O belo prédio do Solar da Viscondessa foi palco para a quarta edição do Prosa, uma série de debates públicos realizados por um coletivo homônimo de Taubaté, no interior de São Paulo. Sob o tema “Antiproibicionismo e a Guerra às Drogas”, a discussão foi quente e permeou temas como política de drogas, encarceramento, crianças que trabalham no tráfico, redução de danos e mudança de mentalidade.
O Coletivo DAR foi um dos convidados da roda de conversa, que rolou à céu aberto e também teve a presença da psicóloga Claudia Fabiana de Jesus, professora da Universidade de Taubaté (Unitau) com experiência em tratamento e prevenção de dependência de drogas no Centro de Atenção Psicossocial Álcool e Drogas (CAPS-AD) da cidade.
Após a apresentação de uma banda local – a DesReal – um café com pão de queijo e bolos foi a senha para matar a larica e começar a conversa. Enquanto o sol caía e revoadas de pássaros faziam daquele anoitecer um momento raro, a história das drogas e sua proibição era dividida com um público de umas 50 pessoas.
Foi seguidamente desconstruída a política de drogas que faz do Estado brasileiro um dos que mais mata e mais prende seus cidadãos. Desde a aprovação da Lei das Drogas, dez anos atrás, a população carcerária saltou 111%, para mais de 620 mil presos. Em 2005, 11% dessas pessoas estavam incriminadas por tráfico de drogas; hoje são 27%. Se forem consideradas apenas mulheres, fodeu: 64% das presas no Brasil respondem por tráfico.

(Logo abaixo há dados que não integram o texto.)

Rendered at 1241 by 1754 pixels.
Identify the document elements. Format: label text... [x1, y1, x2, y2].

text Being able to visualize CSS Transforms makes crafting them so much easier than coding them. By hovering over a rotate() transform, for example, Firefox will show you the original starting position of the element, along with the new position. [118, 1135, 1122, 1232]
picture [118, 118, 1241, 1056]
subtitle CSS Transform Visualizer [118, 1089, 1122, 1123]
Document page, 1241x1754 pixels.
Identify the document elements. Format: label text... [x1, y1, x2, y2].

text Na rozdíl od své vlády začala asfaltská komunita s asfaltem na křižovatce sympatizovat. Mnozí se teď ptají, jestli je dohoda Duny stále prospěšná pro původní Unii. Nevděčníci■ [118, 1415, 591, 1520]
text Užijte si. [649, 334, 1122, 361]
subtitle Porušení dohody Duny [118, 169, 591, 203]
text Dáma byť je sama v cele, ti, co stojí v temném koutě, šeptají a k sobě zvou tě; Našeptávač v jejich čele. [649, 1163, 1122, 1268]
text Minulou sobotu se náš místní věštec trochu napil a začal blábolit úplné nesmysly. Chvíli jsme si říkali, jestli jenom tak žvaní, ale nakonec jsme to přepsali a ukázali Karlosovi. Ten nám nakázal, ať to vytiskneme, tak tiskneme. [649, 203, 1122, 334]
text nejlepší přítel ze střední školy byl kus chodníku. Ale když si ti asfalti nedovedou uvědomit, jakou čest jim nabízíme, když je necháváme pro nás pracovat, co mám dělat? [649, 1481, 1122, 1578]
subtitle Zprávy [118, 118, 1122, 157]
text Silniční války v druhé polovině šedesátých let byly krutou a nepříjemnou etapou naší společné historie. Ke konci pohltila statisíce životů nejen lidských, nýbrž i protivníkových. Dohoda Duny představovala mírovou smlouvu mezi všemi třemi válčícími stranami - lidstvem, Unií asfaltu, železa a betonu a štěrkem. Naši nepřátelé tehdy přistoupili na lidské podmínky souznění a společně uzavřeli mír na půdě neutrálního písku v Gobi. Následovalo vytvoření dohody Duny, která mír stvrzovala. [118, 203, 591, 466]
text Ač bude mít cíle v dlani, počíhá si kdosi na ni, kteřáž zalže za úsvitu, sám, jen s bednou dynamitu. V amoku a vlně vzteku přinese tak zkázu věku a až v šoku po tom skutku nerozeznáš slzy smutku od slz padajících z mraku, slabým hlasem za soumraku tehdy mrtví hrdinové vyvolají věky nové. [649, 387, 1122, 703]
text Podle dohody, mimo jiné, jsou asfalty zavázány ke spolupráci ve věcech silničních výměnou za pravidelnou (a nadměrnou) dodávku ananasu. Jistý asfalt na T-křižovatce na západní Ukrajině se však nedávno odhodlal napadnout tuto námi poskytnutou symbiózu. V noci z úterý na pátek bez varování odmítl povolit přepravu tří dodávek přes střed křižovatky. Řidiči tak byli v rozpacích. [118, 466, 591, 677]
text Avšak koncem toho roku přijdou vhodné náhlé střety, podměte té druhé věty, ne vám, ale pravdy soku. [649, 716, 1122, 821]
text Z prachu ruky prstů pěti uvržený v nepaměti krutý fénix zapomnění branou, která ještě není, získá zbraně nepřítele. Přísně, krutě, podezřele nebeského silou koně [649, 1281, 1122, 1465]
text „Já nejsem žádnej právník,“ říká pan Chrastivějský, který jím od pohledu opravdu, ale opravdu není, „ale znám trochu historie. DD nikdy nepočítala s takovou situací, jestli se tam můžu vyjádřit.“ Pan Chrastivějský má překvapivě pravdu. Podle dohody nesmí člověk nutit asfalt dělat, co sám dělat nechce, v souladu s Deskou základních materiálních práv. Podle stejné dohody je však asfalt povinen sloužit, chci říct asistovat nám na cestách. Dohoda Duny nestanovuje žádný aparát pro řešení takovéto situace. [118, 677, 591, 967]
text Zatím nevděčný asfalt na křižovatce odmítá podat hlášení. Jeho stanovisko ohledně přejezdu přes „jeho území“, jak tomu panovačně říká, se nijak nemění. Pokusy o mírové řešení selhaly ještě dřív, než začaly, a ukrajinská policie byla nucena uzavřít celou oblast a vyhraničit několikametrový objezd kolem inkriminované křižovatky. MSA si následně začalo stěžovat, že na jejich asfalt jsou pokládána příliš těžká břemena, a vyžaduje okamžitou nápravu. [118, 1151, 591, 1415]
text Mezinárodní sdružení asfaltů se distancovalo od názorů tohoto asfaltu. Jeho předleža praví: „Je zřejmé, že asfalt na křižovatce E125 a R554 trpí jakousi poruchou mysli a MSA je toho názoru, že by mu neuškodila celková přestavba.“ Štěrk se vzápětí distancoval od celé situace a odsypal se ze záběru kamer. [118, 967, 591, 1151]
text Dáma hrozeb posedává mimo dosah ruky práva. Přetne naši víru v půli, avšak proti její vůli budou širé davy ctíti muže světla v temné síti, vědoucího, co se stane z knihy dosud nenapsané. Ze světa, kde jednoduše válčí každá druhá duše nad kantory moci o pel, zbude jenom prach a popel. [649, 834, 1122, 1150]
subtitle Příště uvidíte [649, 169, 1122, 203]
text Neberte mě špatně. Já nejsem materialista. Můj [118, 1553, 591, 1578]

O alvo preferido desse aparato de repressão cruel e mortífero não foi esquecido: o perfil geral da população carcerária no Brasil é de maioria negra (62%) e de baixa escolaridade (oito em cada dez estudaram no máximo até o Fundamental). Quem tá livre não tem muito o que comemorar, já que essa mesma população está diariamente na mira da polícia. No estado de SP, o índice de negros mortos em decorrência de ações policiais é quase três vezes o número registrado para a população branca – 97% são homens e 77% tem de 15 a 29 anos. A taxa de prisões em flagrante de corpos negros também é duas vezes e meia a que acomete os brancos.
A realidade local de Taubaté também foi discutida. Afinal, a cidade viu ao menos 10 jovens que tinham entre 16 e 17 anos morrerem assassinados entre 2011 e 2013 (número devidamente contestado por uma professora que assistia o debate: “Só nesse último mês, dois alunos meus foram mortos”). A maioria das mortes tinham ligação com o tráfico.
Se levarmos em conta a população masculina taubateana que tem entre 15 e 19 anos (11.578), chegamos ao terrível número de 100 homicídios a cada 100 mil habitantes – ou um a cada mil, pra ter uma ideia de que a carnificina promovida pelos agentes públicos de segurança não é exclusiva das grandes metrópoles. A taxa de homicídios no Brasil está em torno de 30 assassinatos a cada 100 mil habitantes.
Foi ficando claro que a proibição das drogas foi talhada por décadas como justificativa para o Estado controlar territórios e populações indesejadas para os senhores de cima.
Claudia trouxe para o debate toda a sua experiência não só no mundo acadêmico, mas também no trabalho que exerce no CAPS-AD de Taubaté, onde se especializou em redução de danos. A psicóloga falou sobre as dificuldades de se trabalhar sob uma perspectiva antiproibicionista em um equipamento público que prevê o tratamento de consumo problemático, dominado por uma prática conservadora e punitivista.
Uma pesquisa realizada em 2015 pelo Núcleo de Pesquisas Econômico-Sociais (NUPES), vinculado à Unitau, realizada em casa 100 casas de Taubaté, indicou que em 47 há consumo de drogas lícitas ou ilícitas. Um número alto de entrevistados (74%) lembrou que os usuários não recebem nenhum tipo de ajuda para lidar com as drogas, e um número ainda maior (85%) afirmou que não há ações de prevenção ao consumo problemático em seus bairros.
Mais uma estatística que mostra não apenas a crueldade do Estado, mas sua total estupidez. Como ignorar uma realidade em que as drogas já estão espalhadas, sendo fumadas e cheiradas e injetadas e dropadas, não disseminar a informação necessária e ainda desejar erradicar o seu uso? A gente que se droga, eles que tão doidos.
O papo foi tão reto que as perguntas rolaram soltas e o debate durou quase três horas. Teve tempo pra tudo: dados contestados, experiências internacionais, perguntas difíceis, teve até usuária que pegou o microfone para sair do armário. Foi citado que a maioria da população brasileira (70%) vive em pequenas e médias cidades (com até 500 mil habitantes), ou seja: a mudança de mentalidade referente às drogas deve extrapolar os grandes centros urbanos e também se espalhar pelo interior do país.